(Your objective): Line filter on the word "期的约束条件为": copy each matching line from the entries.

Provided material section start

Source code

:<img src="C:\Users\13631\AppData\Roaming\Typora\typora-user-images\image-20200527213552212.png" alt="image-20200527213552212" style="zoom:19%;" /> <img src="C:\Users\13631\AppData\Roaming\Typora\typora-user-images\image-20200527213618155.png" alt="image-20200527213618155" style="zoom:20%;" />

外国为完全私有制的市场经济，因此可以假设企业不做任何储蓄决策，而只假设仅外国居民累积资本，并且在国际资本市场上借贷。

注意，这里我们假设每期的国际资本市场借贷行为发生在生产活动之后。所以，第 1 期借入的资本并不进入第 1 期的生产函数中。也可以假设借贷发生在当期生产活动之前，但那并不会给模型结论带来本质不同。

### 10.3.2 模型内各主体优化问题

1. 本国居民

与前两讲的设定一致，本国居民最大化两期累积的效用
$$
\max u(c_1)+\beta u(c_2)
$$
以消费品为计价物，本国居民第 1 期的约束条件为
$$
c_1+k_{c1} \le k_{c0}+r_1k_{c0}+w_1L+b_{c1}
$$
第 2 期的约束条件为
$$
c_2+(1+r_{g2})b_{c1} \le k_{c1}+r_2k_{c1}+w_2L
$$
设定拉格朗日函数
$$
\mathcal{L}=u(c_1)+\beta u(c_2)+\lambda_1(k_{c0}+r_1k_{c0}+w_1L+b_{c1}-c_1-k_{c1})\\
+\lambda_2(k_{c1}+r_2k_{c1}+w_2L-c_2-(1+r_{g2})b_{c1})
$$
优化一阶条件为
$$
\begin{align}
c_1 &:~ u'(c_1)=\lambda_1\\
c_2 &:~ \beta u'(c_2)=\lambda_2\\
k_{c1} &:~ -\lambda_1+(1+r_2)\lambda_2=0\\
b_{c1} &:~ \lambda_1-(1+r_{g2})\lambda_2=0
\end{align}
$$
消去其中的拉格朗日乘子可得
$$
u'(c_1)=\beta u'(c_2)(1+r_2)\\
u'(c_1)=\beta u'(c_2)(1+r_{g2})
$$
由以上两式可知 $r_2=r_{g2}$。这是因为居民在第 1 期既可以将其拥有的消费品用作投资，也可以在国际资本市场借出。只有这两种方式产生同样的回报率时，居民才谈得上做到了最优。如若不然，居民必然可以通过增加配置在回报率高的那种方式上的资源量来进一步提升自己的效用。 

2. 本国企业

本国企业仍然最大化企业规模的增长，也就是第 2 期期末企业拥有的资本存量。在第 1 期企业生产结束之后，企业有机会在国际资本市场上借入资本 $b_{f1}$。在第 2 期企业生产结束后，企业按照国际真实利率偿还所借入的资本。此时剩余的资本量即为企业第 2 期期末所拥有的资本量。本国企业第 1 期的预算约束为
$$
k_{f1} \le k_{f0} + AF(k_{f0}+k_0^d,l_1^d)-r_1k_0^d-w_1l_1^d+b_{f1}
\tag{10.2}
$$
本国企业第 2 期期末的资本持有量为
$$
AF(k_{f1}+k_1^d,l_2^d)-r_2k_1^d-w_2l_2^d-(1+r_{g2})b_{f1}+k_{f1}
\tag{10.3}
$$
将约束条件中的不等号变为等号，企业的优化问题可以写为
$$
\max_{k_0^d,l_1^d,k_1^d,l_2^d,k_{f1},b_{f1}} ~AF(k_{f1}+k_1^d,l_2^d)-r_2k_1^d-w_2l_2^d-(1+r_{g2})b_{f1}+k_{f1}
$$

Provided material section end

(Written solution):
以消费品为计价物，本国居民第 1 期的约束条件为
第 2 期的约束条件为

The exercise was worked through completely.